● REQUIREMENT
Starting with the first line and ending with the line that holds "middle mcp: (889, 793)", repeat the material exactly.

● RECORDS FOR THIS EXERCISE
================================

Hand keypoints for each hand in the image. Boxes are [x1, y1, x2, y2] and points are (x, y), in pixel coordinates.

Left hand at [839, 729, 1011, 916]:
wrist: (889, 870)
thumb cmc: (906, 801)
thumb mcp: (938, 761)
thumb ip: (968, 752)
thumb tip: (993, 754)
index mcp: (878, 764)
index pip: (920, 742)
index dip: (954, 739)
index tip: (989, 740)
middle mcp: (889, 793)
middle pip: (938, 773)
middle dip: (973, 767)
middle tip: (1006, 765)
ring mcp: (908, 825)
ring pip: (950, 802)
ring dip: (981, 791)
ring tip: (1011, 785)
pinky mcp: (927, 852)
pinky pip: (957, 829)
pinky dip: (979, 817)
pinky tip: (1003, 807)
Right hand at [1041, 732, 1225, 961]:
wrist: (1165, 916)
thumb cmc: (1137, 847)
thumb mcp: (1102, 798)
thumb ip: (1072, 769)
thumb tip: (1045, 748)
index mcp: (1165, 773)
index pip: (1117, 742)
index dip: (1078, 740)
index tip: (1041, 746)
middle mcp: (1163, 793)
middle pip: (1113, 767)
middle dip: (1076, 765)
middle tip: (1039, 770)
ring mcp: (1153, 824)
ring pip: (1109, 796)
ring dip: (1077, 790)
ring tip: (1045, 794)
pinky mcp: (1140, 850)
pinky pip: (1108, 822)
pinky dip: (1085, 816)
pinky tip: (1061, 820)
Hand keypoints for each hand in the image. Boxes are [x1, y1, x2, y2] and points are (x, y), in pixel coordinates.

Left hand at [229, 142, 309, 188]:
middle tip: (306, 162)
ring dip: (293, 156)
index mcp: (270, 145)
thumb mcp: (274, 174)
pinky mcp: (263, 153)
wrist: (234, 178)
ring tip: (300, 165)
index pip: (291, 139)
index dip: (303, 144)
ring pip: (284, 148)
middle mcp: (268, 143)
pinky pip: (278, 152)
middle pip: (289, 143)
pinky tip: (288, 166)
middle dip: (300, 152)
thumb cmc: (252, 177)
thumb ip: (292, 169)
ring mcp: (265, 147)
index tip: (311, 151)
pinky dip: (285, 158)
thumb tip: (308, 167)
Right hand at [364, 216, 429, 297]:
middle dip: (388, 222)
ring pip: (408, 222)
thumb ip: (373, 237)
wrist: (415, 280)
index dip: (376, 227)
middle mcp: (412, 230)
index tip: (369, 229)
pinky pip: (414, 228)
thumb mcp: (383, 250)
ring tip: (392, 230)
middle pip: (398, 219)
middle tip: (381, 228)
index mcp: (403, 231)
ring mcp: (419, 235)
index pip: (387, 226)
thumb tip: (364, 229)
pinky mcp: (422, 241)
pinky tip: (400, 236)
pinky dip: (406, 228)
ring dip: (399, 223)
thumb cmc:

================================

● RESPONSE TO THE TASK
Hand keypoints for each hand in the image. Boxes are [x1, y1, x2, y2] and points are (x, y), in pixel coordinates.

Left hand at [839, 729, 1011, 916]:
wrist: (889, 870)
thumb cmc: (906, 801)
thumb mcp: (938, 761)
thumb ip: (968, 752)
thumb tip: (993, 754)
index mcp: (878, 764)
index pip: (920, 742)
index dip: (954, 739)
index tip: (989, 740)
middle mcp: (889, 793)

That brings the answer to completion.